Complying with our usual request “tell us of your wine as if it was a person” Filippo Rossi has no doubts, his Sangiovese is a determined, strong, charming male who loves standing out. We were probably expecting that. What did surprise us, was learning about this thirty something years old keen on exploring a long road of opportunities ahead while travelling the world. This Sangiovese is challenging the comfort zone, leaving behind its home territory and beautiful castle, seeking for adventures and chances to affirm itself.

 

 

The Castello di Ripa d’Orcia (Castele of Ripa d’Orcia) Winery is located in Castiglione d’Orcia, Val d’Orcia (Siena, Tuscany).
The vineyards are 300 meters above the sea level, south-west facing. All the plants are grown with cordon trained, spur pruned.

To produce Terre di Sotto (Sangiovese 100%) the grapes are thoroughly selected during a late-September harvest. The fermentation starts in steal containers with a controlled room temperature. The ageing takes place partly in 35 hectolitre oak barrels and partly in 5 hectolitre tonneaux, this process allows the soft tannins expression typical of mature Sangiovese. Eighteen months after the harvest, the wine is bottled and aged for a further 6 months. The Terre di Sotto is ruby red with purple shades. It has a good structure, complex and fully persistent flavour, spicy notes with red fruits intensity. The average yearly production is 5,000 bottles.
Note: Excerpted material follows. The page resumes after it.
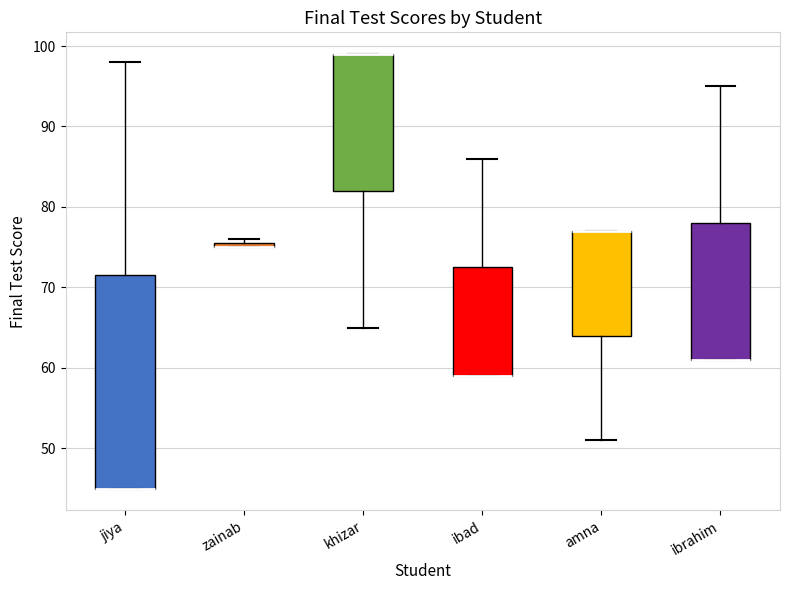

Comparing the boxes themselves (not the whiskers), which one is the tallest?

jiya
The Castello di Ripa d’Orcia vineyards grow at the feet of the castle, surrounded by woodland and mediterranean vegetation, all within the unadulterated ecosystem of Val d’Orcia. The soil is treated organically, preserving in this way the primal balance between all natural components, animal, mineral and vegetal. Working closely with nature in an uncomplicated yet respectful manner allows the earth’s energy to generate healthy and uncontaminated grapes. This dedication is then followed by a careful, unobtrusive work in the cellar, crucial for the expression of a unique terroir’s elegance and complexity.